Perhaps due to the shock of witnessing the execution, people around Noguchi pointed out how he looked pale. "Maybe I was about to faint. Even if I knew it was my job, the feeling of killing a person remained inside of me. I felt it vividly." Noguchi resigned as a ministry of justice official after about four years in the role, and became a lawyer in 1980.
Currently, inmates are only notified about when they will be executed on the very day. Their family and lawyers are notified only after the execution.
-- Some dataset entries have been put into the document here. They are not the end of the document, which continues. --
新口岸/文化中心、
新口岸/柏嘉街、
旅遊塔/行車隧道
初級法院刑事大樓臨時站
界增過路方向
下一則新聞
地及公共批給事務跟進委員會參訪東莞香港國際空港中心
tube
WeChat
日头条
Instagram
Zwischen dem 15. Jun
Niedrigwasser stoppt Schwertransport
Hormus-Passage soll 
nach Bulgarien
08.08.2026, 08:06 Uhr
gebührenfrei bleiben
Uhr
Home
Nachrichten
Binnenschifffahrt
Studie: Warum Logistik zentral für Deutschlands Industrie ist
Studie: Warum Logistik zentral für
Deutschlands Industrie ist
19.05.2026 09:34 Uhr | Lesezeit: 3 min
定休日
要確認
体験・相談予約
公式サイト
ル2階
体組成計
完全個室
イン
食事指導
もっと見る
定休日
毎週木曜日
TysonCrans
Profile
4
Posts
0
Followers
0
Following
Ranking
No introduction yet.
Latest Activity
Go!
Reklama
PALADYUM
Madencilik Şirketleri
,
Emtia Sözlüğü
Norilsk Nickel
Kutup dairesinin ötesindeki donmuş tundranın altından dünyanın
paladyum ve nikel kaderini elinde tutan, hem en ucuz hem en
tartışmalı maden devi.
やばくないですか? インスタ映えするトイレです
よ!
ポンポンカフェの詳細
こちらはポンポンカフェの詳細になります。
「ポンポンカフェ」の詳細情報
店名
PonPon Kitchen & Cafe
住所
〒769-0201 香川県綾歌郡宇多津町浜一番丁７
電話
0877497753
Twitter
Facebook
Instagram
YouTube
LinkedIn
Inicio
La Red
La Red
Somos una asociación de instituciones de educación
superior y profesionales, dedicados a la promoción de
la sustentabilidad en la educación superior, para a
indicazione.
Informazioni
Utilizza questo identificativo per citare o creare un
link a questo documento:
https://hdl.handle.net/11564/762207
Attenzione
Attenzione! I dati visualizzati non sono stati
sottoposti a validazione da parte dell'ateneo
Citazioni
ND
It is said that the reason the announcement is currently made on the day of the execution is because a death-row inmate at the now Fukuoka Detention House killed himself before his execution by cutting his right wrist with a razor he secretly had in October 1975. The Ministry of Justice has explained in the Diet and elsewhere that "advance notices can disturb the emotional stability of those on death row."
In Osaka, two death-row inmates have filed a lawsuit against the government for damages, saying that making the announcement only on the day of the execution is a violation of human rights.
When Noguchi was a prison worker, death-row inmates were often seen playing together out on the field, and some even took care of small birds inside their rooms. Currently, such inmates have extremely low chances of receiving visitors, and are restricted from interacting with each other or raising pets.
Noguchi says he believes inmates should spend a cultural and humanly life until they are executed, and warns people to avoid thinking: "As they have committed a serious crime, what's wrong with violating their human rights?"